An NVOCC and Freight Forwarder are often considered to be the same by many people. This may have been influenced by the FMC’s consideration of both NVOCC and Freight forwarder as an Ocean Transportation Intermediary (OTI). However, whether you are a US based NVOCC or Freight Forwarder you are required to obtain a licence to provide these services in the United States.
What is the difference between a NVOCC and a Freight Forwarder?
Although both are considered as an OTI, functionally and legally there are some differences between the two. If you take a closer look, much of the differences between the two will be evident from their definitions and scope of activities. These are the main differences between a NVOCC and a freight forwarder:
NVOCC and Freight Forwarders are considered as OTI
Freight Forwarder provides expert advice and consultancy services
NVOCC provides carrier service under their own bill of lading
Definition and Scope of Activities of a Freight Forwarder
A freight forwarder may be defined as the entity employed by an importer or exporter to handle a few different activities relating to their shipments.
A forwarder’s activities may include, but not limited to :
Organizing movement of cargo from Point A to B using multiple modes of transport – sea/rail/road. Point A and B may be inland locations as well.
Apart from the above, a freight forwarder may have other functions such as:
Providing expert advice and consultancy services to the customers relating to the usage of the correct Incoterms, letter of credit, licenses, permits and general information relevant to the safe movement of the cargo.
Accept and arrange storage of the cargo whether it is before shipment from port of loading or after receipt of cargo at port of discharge before distribution to other areas as per client requirement. Most big freight forwarders have their own warehouses, but a few forwarders outsource this to optimize asset utilization.
Using these warehouses, the forwarders arrange the distribution or “forwarding” of the cargo as per the instructions of their client
Arrange inland haulage of the cargo from/to the customers’ premises and port as required
have thorough knowledge of over/cross border cargo movement
A NVOCC may be defined as an entity that provides ocean freight services as a “carrier” albeit it may be with or without own or operated vessels.
The NVOCC accomplishes this by buying slots or space from a VOCC (Vessel Operating Common Carrier) and reselling the same to their customers who can be exporters or forwarders.
NVOCC issues their own House Bill of Lading as a “carrier” and in doing so undertakes the responsibilities of a carrier subject to of course the terms, conditions and liabilities of their bill of lading.
Apart from obtaining a license from the FMC, NVOCC operators also have to file a tariff prior to operation in the USA.
A tariff contains actual freight rates, charges, surcharges, freight classifications, rules, regulations and practices of a common carrier (VOCC or NVOCC).
So some of the key differences between a NVOCC and a freight forwarder maybe tabulated as below :
Issues their own bill of lading which may or may not be based on any global standard.

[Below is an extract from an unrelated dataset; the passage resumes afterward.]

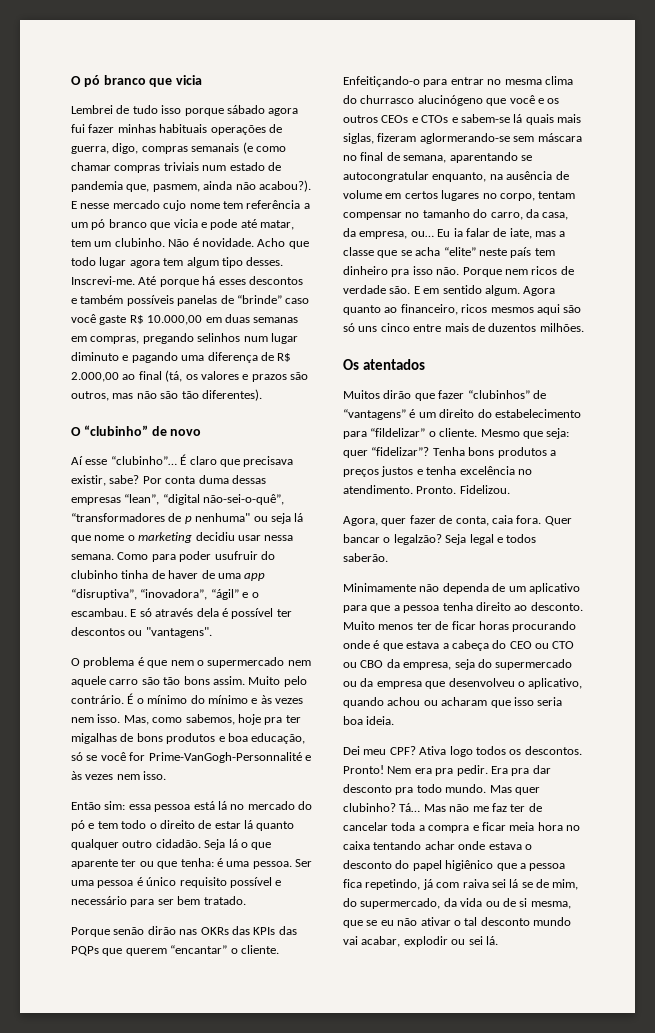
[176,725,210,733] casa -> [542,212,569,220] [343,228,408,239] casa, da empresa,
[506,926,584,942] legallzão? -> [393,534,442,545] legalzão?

Acts as agent to/for the shippers
Acts as carrier to the shippers and shipper to the carriers
Uses shipping lines containers and does not own or operate containers
Some of the big NVOCCs own and operate their own fleet of containers
Some of the big freight forwarders own and operate their own warehouses as a value-added service to their other shipping services
Do not generally own and operate their own warehouses, however there are some big NVOCCs who also double up as freight forwarders (Expeditors International for example)
There are several freight forwarder networks around the world who co-operate as network partners on an exclusive or non-exclusive basis in handling cargo all over the world
Some of the big NVOCCs appoint agents at various ports pretty much like how shipping lines appoint agents at various ports to handle their commercial and operational requirements, especially those that own and operate containers
May act as an agent for NVOCC
Very rare to find an NVOCC acting as an agent for a freight forwarder
Traditional forwarders are covered under freight forwarders liability as set out in the FIATA terms and conditions
Traditional NVOCCs are covered under carrier liability as set out in the FIATA terms and conditions
A traditional NVOCC does not provide services provided by a freight forwarder and vice versa, but in some cases the line between a NVOCC a traditional freight forwarder may be blurred.
Who provides the best service and the best ocean freight rates between a freight forwarder, NVOCC and a carrier? The jury is still out on that. For sure service and the ability to offer insight into rates and market movements makes a big difference. How can these suppliers differentiate from each other? That's the question shippers and suppliers are all after.